● Çalışma görevi 1: Okuma metninde "Adrian Griffin (Mavericks" ile başlayıp "de bir hayranıydım." ile biten bölümü hiç değiştirmeden yeniden yazın.
● Çalışma görevi 2: Aşağıdaki ifadelerin okuma metniyle örtüşüp örtüşmediğini belirtin: (a) Yaz Ligi o sene Utah ve Los Angeles'ta düzenlenmişti. (b) Greg Buckner kendisini sayı atmakta başarılı bir oyuncu olarak anlatıyor. (c) Adrian Griffin, Rick Pitino'dan azar işittiğini söylüyor. Her birine evet ya da hayır deyin ve buna karar verdiren sözleri metinden aynen alıntılayın.

● Okuma metni:
--------------------

Greg Buckner: Çaylak sezonundan sonra biz bütün gençleri aldılar, Yaz Ligi’ne götürdüler. O sene Utah ve Los Angeles’ta düzenlenmişti. Oralarda şov yapmıştı. Tam manasıyla bir şov. Beni bile skorer yapmıştı ki, ben kendi hayatımı kurtarmak adına bile sayı atamayan bir adamdım. Oradaki en iyi genç oyuncuydu. Açık ara. Oradaki 2-3 haftalık zaman diliminde bunları yaptıktan sonra, sezon onun için daha rahat geçmişti. Özgüvenini kazanmıştı.

Adrian Griffin (Mavericks oyuncusu, 2001-2003; 2005-2006): İkinci sezonunda ben Celtics‘teydim, onlara karşı oynuyorduk ve onu hiç duymamıştım. Adam değiştik, ona geçtim, GÜM! Üçlüğü yolladı. “Tesadüftür herhalde, bu kez şanslıydı” dedim. Maçın devamında, bir geçiş hücumunda onda kaldım, GÜM! Rick Pitino’dan zılgıtı yedim. Sayıp sövüyordu, ağzına geleni söyledi. “Toparlan ve şu adamı savun!” O gün ilk kez Dirk Nowitzki’yi tanımıştım ve o günden itibaren de bir hayranıydım.

--------------------

● Veri alıntıları:
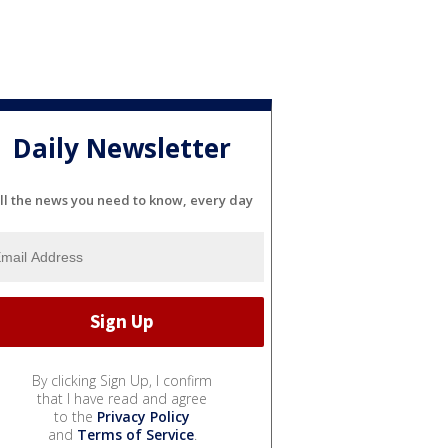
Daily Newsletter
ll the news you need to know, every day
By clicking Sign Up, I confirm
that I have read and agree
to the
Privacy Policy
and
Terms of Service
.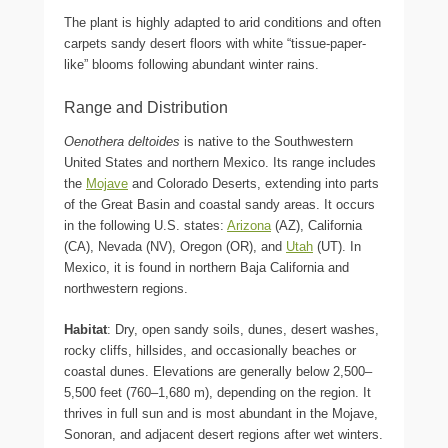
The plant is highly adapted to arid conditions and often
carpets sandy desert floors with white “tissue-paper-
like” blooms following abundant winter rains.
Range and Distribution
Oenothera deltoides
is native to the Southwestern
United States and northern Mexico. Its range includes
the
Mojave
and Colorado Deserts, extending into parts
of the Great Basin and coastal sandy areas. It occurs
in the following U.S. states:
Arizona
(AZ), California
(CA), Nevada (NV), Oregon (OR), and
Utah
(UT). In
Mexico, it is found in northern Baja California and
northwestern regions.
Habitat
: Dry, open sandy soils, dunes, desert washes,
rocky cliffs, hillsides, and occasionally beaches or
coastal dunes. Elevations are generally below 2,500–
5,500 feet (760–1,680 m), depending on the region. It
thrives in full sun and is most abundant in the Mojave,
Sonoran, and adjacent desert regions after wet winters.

--------------------

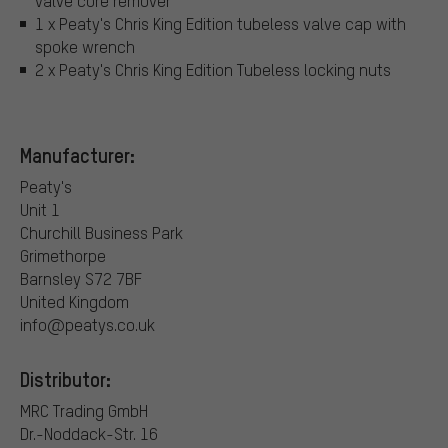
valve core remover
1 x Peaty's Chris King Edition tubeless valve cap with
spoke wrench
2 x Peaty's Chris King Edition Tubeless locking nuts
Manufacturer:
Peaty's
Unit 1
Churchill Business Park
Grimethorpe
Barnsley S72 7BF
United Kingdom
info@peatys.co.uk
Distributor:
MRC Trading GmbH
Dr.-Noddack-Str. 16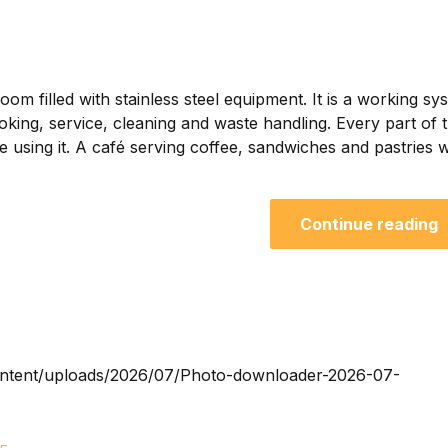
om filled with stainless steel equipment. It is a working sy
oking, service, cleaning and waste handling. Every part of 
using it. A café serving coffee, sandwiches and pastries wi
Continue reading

--------------------

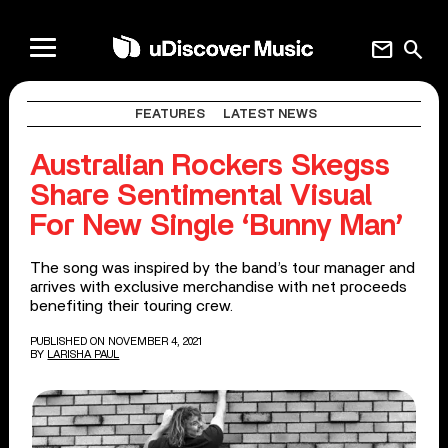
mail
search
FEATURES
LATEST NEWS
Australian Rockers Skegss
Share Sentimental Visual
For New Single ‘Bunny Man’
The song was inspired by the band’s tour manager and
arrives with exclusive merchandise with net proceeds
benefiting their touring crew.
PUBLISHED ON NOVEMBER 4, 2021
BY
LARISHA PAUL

--------------------

● Görev yanıtı 1:
Adrian Griffin (Mavericks oyuncusu, 2001-2003; 2005-2006): İkinci sezonunda ben Celtics‘teydim, onlara karşı oynuyorduk ve onu hiç duymamıştım. Adam değiştik, ona geçtim, GÜM! Üçlüğü yolladı. “Tesadüftür herhalde, bu kez şanslıydı” dedim. Maçın devamında, bir geçiş hücumunda onda kaldım, GÜM! Rick Pitino’dan zılgıtı yedim. Sayıp sövüyordu, ağzına geleni söyledi. “Toparlan ve şu adamı savun!” O gün ilk kez Dirk Nowitzki’yi tanımıştım ve o günden itibaren de bir hayranıydım.

● Görev yanıtı 2:
(a) Evet: "O sene Utah ve Los Angeles’ta düzenlenmişti."
(b) Hayır: "ben kendi hayatımı kurtarmak adına bile sayı atamayan bir adamdım."
(c) Evet: "Rick Pitino’dan zılgıtı yedim."